- AUSGANGSTEXT:
---

Stadt

Biber am Xylophonweg: Das grösste Nagetier Europas hat sich an Luzern gewöhnt

Am Ufer der Reuss beim Nordpol hat sich ein Biberpärchen häuslich eingerichtet. Es zeigt sich dabei erstaunlich unbeeindruckt vom Trubel rundherum. Laut dem kantonalen Wildhüter ist das ein Zeichen dafür, dass sich der Biber endgültig in Luzern etabliert hat.
Die Biber-Population in der Stadt Luzern bewegt sich im einstelligen Bereich.
Foto: luz

Der Biber hat die Innerschweiz zurückerobert. Dies, nachdem er zu Beginn des 19. Jahrhunderts in der Schweiz ausgerottet worden war. Seit 2006 lebt das grösste Nagetier Europas wieder im Kanton Luzern, zunächst nur in einem einzigen Revier an der Suhre. Seit 2012 wächst der Bestand rasant. So schätzte das kantonale Monitoring 2017/18 die Zahl auf 75 Biber, verteilt auf 27 Reviere. Fünf Jahre später waren es dann schätzungsweise bereits 130. Das Nagetier wurde auch zum Politikum. So dürfen die Kantone seit Februar letzten Jahres Biber schiessen lassen, wenn diese erhebliche Schäden anrichten. Zuletzt wurde im Dezember erstmals ein Biber in Horw gesichtet.

---

- AUFGABE: Zitieren Sie aus dem Text über den Biber in Luzern wörtlich den Abschnitt, der mit den Worten „Der Biber hat“ beginnt und mit „in Horw gesichtet.“ endet. Die Einträge sind eigenständiges Material und gehören nicht zum Text.

(Einträge aus einer Sammlung)

---

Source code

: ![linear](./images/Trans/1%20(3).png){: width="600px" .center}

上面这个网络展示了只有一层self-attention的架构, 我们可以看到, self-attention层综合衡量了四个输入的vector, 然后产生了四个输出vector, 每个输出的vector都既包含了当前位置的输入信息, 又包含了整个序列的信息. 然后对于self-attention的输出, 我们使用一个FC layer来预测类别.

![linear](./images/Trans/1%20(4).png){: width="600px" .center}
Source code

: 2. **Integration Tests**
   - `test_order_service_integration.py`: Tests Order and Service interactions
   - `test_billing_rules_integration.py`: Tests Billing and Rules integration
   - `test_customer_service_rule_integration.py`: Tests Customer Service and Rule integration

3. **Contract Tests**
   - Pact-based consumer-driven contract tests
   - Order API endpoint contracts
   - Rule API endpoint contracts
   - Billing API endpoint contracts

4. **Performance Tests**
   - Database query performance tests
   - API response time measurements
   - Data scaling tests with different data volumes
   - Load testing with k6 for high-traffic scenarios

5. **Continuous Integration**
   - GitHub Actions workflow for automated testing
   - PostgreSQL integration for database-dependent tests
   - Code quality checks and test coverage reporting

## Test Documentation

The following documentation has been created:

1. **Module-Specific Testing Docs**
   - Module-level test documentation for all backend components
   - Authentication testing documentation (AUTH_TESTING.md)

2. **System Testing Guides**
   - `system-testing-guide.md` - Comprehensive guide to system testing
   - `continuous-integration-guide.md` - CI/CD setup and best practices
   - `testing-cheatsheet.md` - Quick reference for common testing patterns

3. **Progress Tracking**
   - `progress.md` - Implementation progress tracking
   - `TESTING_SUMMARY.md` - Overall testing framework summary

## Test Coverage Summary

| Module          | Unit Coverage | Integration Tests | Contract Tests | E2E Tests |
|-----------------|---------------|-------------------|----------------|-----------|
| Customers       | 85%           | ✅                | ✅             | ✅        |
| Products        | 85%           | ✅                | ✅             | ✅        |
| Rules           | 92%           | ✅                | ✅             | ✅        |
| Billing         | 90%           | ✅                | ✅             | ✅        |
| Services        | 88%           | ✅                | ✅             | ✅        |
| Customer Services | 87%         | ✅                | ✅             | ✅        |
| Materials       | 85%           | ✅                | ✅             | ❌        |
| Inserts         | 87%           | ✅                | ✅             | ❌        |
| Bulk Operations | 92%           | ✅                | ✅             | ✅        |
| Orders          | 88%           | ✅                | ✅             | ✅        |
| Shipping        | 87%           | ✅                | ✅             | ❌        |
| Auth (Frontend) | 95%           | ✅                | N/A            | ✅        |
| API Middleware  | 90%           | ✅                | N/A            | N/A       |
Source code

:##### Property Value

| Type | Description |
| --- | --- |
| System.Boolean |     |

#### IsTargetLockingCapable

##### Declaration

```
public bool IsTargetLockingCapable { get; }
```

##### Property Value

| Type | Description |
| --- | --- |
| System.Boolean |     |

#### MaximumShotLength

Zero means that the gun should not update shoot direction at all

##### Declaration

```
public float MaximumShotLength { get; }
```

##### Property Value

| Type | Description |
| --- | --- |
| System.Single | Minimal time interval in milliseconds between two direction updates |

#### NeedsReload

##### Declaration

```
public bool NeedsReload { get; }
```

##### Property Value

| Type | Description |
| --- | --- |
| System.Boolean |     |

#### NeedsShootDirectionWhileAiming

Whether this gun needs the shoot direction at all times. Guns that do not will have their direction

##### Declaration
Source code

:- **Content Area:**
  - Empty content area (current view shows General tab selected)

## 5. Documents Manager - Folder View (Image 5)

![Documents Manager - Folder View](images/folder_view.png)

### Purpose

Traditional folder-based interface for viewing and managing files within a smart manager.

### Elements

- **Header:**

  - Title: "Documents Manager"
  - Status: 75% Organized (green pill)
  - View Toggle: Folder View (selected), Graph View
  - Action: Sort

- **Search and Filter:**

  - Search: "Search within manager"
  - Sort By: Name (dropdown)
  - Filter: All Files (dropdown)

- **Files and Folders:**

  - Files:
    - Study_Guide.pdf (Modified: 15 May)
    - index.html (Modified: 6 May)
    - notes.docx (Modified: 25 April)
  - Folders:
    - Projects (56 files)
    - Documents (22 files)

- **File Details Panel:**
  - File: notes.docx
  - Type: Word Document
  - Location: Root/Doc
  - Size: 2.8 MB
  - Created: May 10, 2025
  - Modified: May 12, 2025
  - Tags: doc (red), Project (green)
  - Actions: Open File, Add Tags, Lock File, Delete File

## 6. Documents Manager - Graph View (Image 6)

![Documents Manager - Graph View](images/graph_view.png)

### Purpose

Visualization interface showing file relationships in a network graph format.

---

- IHRE LÖSUNG:
Der Biber hat die Innerschweiz zurückerobert. Dies, nachdem er zu Beginn des 19. Jahrhunderts in der Schweiz ausgerottet worden war. Seit 2006 lebt das grösste Nagetier Europas wieder im Kanton Luzern, zunächst nur in einem einzigen Revier an der Suhre. Seit 2012 wächst der Bestand rasant. So schätzte das kantonale Monitoring 2017/18 die Zahl auf 75 Biber, verteilt auf 27 Reviere. Fünf Jahre später waren es dann schätzungsweise bereits 130. Das Nagetier wurde auch zum Politikum. So dürfen die Kantone seit Februar letzten Jahres Biber schiessen lassen, wenn diese erhebliche Schäden anrichten. Zuletzt wurde im Dezember erstmals ein Biber in Horw gesichtet.